Es war ein bißchen zu viel der morbiden Themen in den letzten Tagen. Der wöchentliche Kaffeesatz zwang mich gleich doppelt über das Sterben nachzudenken, die ZEIT von letzter Woche hält mir fünfzig vorbildhafte Tote entgegen, der Kollege Klepej übertreibt seine Aufgeregheit mal wieder und erklärt die Europäische Union für gescheitert (=Tod) und im gerade gelesenen Kapitel von Vilém Flusser hieß es:
Die Bilder werden dann immer das gleiche zeigen und die Menschen immer das gleiche gezeigt bekommen wollen. Der Mantel der ewigen und unendlichen Langeweile wird sich über die Gesellschaft breiten. Sie wird in Entropie verfallen, und diesen heranrückenden Verfall können wir bereits konstatieren. Er äußerst sich in der Selbstlüsternheit der Empfänger: Es müssen immer neue Bilder her, weil alle Bilder längst dazu neigen, langweilig zu werden. Der Verkehr zwischen Bild und Mensch weist der Entropie zu, dem Tod entgegen.

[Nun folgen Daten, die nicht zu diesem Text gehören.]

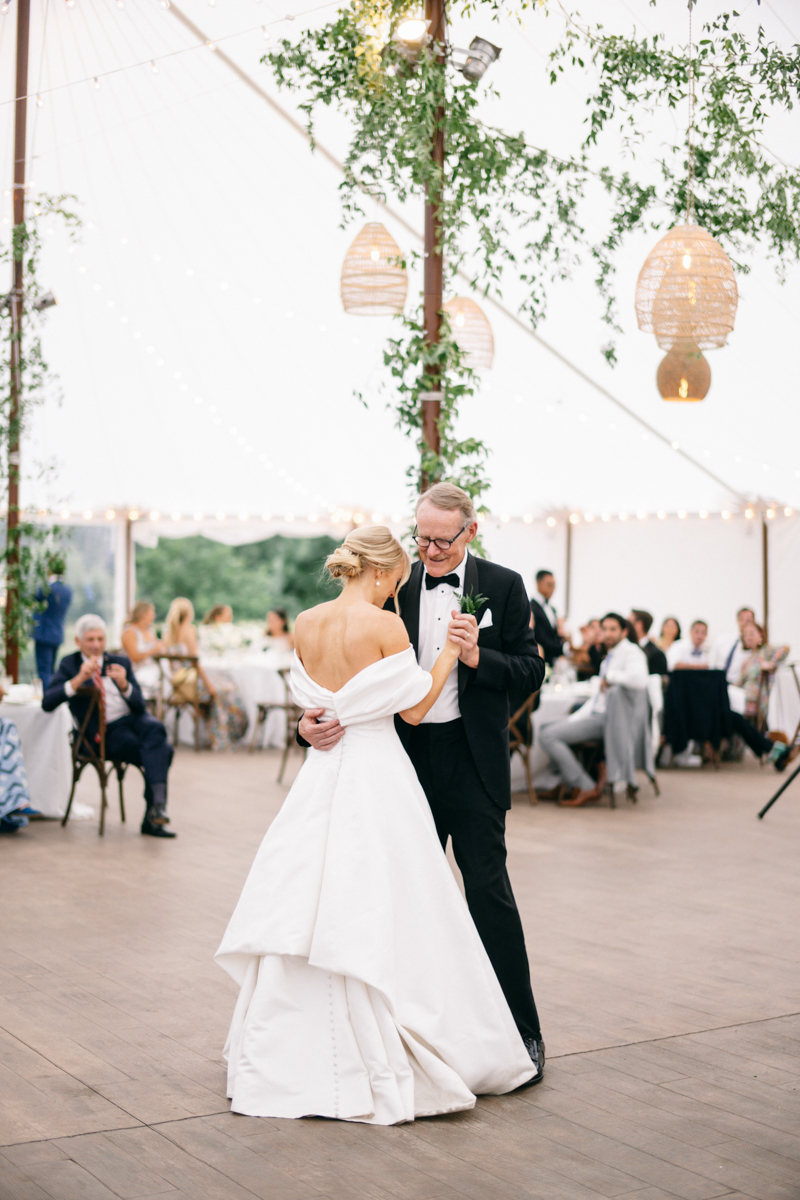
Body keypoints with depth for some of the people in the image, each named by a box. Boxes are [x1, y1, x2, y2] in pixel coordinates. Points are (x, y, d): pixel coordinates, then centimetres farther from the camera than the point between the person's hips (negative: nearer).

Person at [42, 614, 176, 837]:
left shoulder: (120, 662, 17)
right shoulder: (69, 665, 7)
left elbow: (139, 704, 8)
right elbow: (47, 703, -10)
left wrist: (124, 684, -13)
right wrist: (78, 679, -21)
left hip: (134, 718, 3)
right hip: (108, 731, -3)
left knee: (155, 729, -35)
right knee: (162, 752, -30)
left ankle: (157, 808, -39)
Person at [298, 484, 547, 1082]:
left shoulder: (502, 586, -1)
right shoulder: (397, 588, 5)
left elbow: (531, 673, -2)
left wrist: (478, 656, -19)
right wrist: (318, 717, -10)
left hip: (472, 759, -3)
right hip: (410, 757, 3)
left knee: (488, 890, -3)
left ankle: (524, 1031, 8)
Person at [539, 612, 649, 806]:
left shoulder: (631, 652, -9)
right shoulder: (609, 657, 21)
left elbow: (639, 680, -31)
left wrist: (609, 677, -16)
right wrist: (574, 719, 14)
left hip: (608, 719, -10)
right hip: (595, 714, 10)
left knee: (548, 736, -18)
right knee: (546, 729, 11)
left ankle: (586, 788, -11)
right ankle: (575, 784, 2)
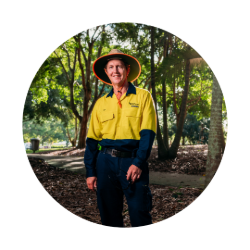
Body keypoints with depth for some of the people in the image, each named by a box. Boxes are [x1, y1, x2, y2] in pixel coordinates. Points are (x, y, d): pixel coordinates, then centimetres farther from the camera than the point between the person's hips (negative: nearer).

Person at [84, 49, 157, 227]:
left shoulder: (143, 96, 5)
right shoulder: (101, 103, 13)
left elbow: (148, 133, -3)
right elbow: (92, 139, 12)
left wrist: (138, 163, -13)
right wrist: (90, 172, 6)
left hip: (133, 161, -3)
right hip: (105, 161, 3)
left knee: (139, 214, -4)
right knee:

Und das schlimmste: Ich kann noch nicht einmal voller Überzeugung dagegen schimpfen, dass es angeblich überall nur noch schlimmer wird und wir (bzw. Die ZEIT) unsere Vorbilder nur noch unter den Verstorbenen finden. Ist das die Herbstdepression? Lichtmangel führt ja zu vermehrten Melatoninausstoß und zu weniger Serotonin.
Saisonale Morbidität.
Das wäre noch zu ertragen, dann könnten wir einfach bis zum Frühling die Musik lauter drehen. Aber was wenn das alles nichts mit der Jahreszeit zu tun hat? Nehmen die Menschen deshalb so viele Drogen?
Ich wüsste wirklich gern einen fundierten Ausweg, aber Ernsthaftigkeit ist kein guter Ratgeber. Und Henry Miller auch nur Verdrängung. Bleibt, doch nur auf die von der ZEIT vorgeschlagenen „Vorbilder“ zu hören: Rosa Luxemburg:
Mensch sein ist vor allem die Hauptsache. Und das heißt: fest und klar und heiter sein, ja, heiter trotz alledem und alledem, denn das Heulen ist das Geschäft der Schwäche. Mensch sien heißt, sein ganzes Leben auf des Schicksals großer Waage freudig hinzuwerfen, wenn’s sein muß, sich zugleich aber an jedem hellen Tag und jeder schönen Wolke zu freuen …
Schade nur, das diese Heiterkeit laut Alice Bota „tief aus einer zerissenen, verletzten Seele“ kam. Dass bringt also auch nicht weiter.
Und deshalb lieber warten ohne zu erwarten. Erwartungen sind potentielle Enttäuschungen. Warten ist die Bereitschaft zum Glück. Ja, etwas das sein kann:
Eine bessere Welt, von der wir nicht wissen wie sie aussieht, aber für die wir alles tun. Vorbild sein, auch wenn niemand da ist, der sich eines an uns nimmt. Die Bilder ignorieren und verschwinden lassen – die Augen schließen um wieder sehen zu lernen. Über das Leben nachdenken, und nicht über den Tod.
Ein Illussion die uns fürs erste glücklicher macht, als alles was uns erwartet. Es bleibt ohne Zutun einfach alles liegen. Eine Enttäuschung, die nicht unsere ist, bleibt zurück. Und wir transportieren uns ohne Verlust, ohne zu wissen wo wir wie ankommen.